## Try it
Write out the lines of every entry below word for word, leaving out the pictures.

(Saved entries)
↓↓↓

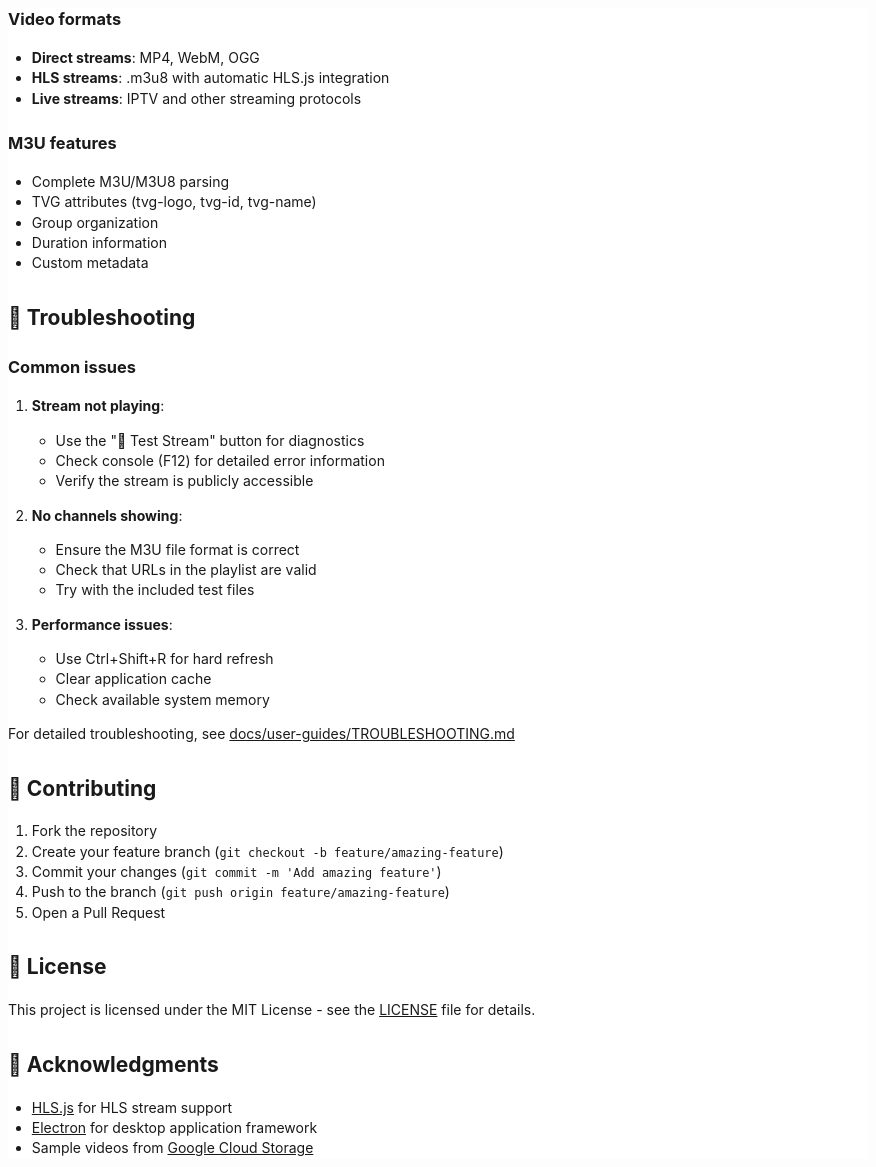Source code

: ### Video formats

- **Direct streams**: MP4, WebM, OGG
- **HLS streams**: .m3u8 with automatic HLS.js integration
- **Live streams**: IPTV and other streaming protocols

### M3U features

- Complete M3U/M3U8 parsing
- TVG attributes (tvg-logo, tvg-id, tvg-name)
- Group organization
- Duration information
- Custom metadata

## 🐛 Troubleshooting

### Common issues

1. **Stream not playing**:
   - Use the "🔧 Test Stream" button for diagnostics
   - Check console (F12) for detailed error information
   - Verify the stream is publicly accessible

2. **No channels showing**:
   - Ensure the M3U file format is correct
   - Check that URLs in the playlist are valid
   - Try with the included test files

3. **Performance issues**:
   - Use Ctrl+Shift+R for hard refresh
   - Clear application cache
   - Check available system memory

For detailed troubleshooting, see [docs/user-guides/TROUBLESHOOTING.md](docs/user-guides/TROUBLESHOOTING.md)

## 🤝 Contributing

1. Fork the repository
2. Create your feature branch (`git checkout -b feature/amazing-feature`)
3. Commit your changes (`git commit -m 'Add amazing feature'`)
4. Push to the branch (`git push origin feature/amazing-feature`)
5. Open a Pull Request

## 📄 License

This project is licensed under the MIT License - see the [LICENSE](LICENSE) file for details.

## 🙏 Acknowledgments

- [HLS.js](https://github.com/video-dev/hls.js/) for HLS stream support
- [Electron](https://www.electronjs.org/) for desktop application framework
- Sample videos from [Google Cloud Storage](https://commondatastorage.googleapis.com/gtv-videos-bucket/sample/)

↑↑↑

## Response area
Source code

: ### Video formats

- **Direct streams**: MP4, WebM, OGG
- **HLS streams**: .m3u8 with automatic HLS.js integration
- **Live streams**: IPTV and other streaming protocols

### M3U features

- Complete M3U/M3U8 parsing
- TVG attributes (tvg-logo, tvg-id, tvg-name)
- Group organization
- Duration information
- Custom metadata

## 🐛 Troubleshooting

### Common issues

1. **Stream not playing**:
   - Use the "🔧 Test Stream" button for diagnostics
   - Check console (F12) for detailed error information
   - Verify the stream is publicly accessible

2. **No channels showing**:
   - Ensure the M3U file format is correct
   - Check that URLs in the playlist are valid
   - Try with the included test files

3. **Performance issues**:
   - Use Ctrl+Shift+R for hard refresh
   - Clear application cache
   - Check available system memory

For detailed troubleshooting, see [docs/user-guides/TROUBLESHOOTING.md](docs/user-guides/TROUBLESHOOTING.md)

## 🤝 Contributing

1. Fork the repository
2. Create your feature branch (`git checkout -b feature/amazing-feature`)
3. Commit your changes (`git commit -m 'Add amazing feature'`)
4. Push to the branch (`git push origin feature/amazing-feature`)
5. Open a Pull Request

## 📄 License

This project is licensed under the MIT License - see the [LICENSE](LICENSE) file for details.

## 🙏 Acknowledgments

- [HLS.js](https://github.com/video-dev/hls.js/) for HLS stream support
- [Electron](https://www.electronjs.org/) for desktop application framework
- Sample videos from [Google Cloud Storage](https://commondatastorage.googleapis.com/gtv-videos-bucket/sample/)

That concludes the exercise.